# Example reaction–diffusion models

The `demo/models.yaml`

contains a number of simple reaction system and reaction–diffusion system models from the literature.

Note that the units of the quantities expressed in the models file are in counts, metres, and seconds; this leads to some very large or small quantities for typical cell volumes, such as the 25 µm^3 cells used in the Turing example below. This problem will be addressed in a future revision that includes general unit support. For single well-mixed volume simulations, a ‘unit’ volume allows rate constants to be considered to be in s^{-1}.

## Schnakenberg

An example demonstrating limit cycle behaviour, first raised in (Schnakenberg, 1979, p. 398). The rate constants and examples come from (Erban, Chapman, & Maini, 2007, p. 30), and have been chosen to demonstrate stochastic behaviour that differs qualitatively from that of the corresponding deterministic system of ODEs.

**Reaction system**

reaction | rate constants |
---|---|

2A + B → 3A |
k_{1}=4×10^{-5} s^{-1} |

∅ ⇄ A |
k_{2}=40 s^{-1}, k_{3}=10 s^{-1} |

∅ → B |
k_{4}=25 s^{-1} |

**Initial conditions**

species | concentration |
---|---|

A: |
10 |

B: |
10 |

## Schlögl

Single species model reaction model exhibiting bistable behaviour, as introduced by Schlögl in (Schlögl, 1972, p. 150) and discussed in (Erban et al., 2007, p. 29). The system exhibits two stable steady states with concentrations 100 and 400; stochastic simulation demonstrates spontaneous transition between these two states.

**Reaction system**

reaction | rate constants |
---|---|

2A ⇄ 3A |
k_{1}=0.18 s^{-1}, k_{2}=2.5×10^{-4} s^{-1} |

∅ ⇄ A |
k_{3}=2200 s^{-1}, k_{4}=37.5 s^{-1} |

Note that this description has rescaled the reaction constants from per-minute quantities to per-second quantities.

**Initial conditions**

species | concentration |
---|---|

A: |
0 |

## Turing

A reaction–diffusion model exhibiting spontaneous emergence of spatial inhomogeneity, based on Turing patterns (Turing, 1952).
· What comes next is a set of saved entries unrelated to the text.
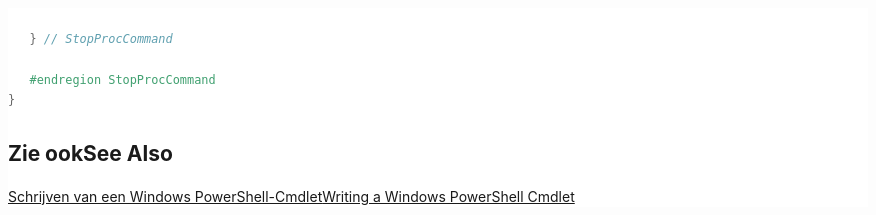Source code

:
 ```csharp

   } // StopProcCommand

   #endregion StopProcCommand
}
```

## <a name="see-also"></a><span data-ttu-id="5c0d1-130">Zie ook</span><span class="sxs-lookup"><span data-stu-id="5c0d1-130">See Also</span></span>

[<span data-ttu-id="5c0d1-131">Schrijven van een Windows PowerShell-Cmdlet</span><span class="sxs-lookup"><span data-stu-id="5c0d1-131">Writing a Windows PowerShell Cmdlet</span></span>](./writing-a-windows-powershell-cmdlet.md)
The example constructed in (Erban et al., 2007, p. 32) uses the Schnakenberg reaction system with rate constants described below, on a 1-D mesh of length 1 mm, divided into 40 equal sized compartments.

Note that the description in the paper expresses concentrations as counts per mesh element; the model implementation has 40 cells each of volume 25 µm^{3}, and the reaction rates below have been scaled accordingly.

**Reaction system**

reaction | rate constants |
---|---|

2A + B → 3A |
k_{1}=6.25×10^{-4} µm^{6}s^{-1} |

∅ ⇄ A |
k_{2}=0.04 µm^{3}·s^{-1}, k_{3}=0.02 s^{-1} |

∅ → B |
k_{4}=0.12 µm^{3}·s^{-1} |

**Diffusion coefficients**

species | diffusivity |
---|---|

A: |
10^{-5} mm^{2}·s^{-1} |

B: |
10^{-3} mm^{2}·s^{-1} |

**Initial conditions**

species | concentration |
---|---|

A: |
8 µm^{-3} |

B: |
0.12 µm^{-3} |

## References

Erban, R., Chapman, J., & Maini, P. (2007). A practical guide to stochastic simulations of reaction–diffusion processes. Retrieved from http://arxiv.org/abs/0704.1908v2

Schlögl, F. (1972). Chemical reaction models for non-equilibrium phase transitions. *Zeitscrift für Physik*, *253*(2), 147–161.

Schnakenberg, J. (1979). Simple chemical reaction systems with limit cycle behaviour. *Journal of Theoretical Biology*, *81*, 389–400.

Turing, A. M. (1952). The chemical basis of morphogenesis, *237*(541), 37–72.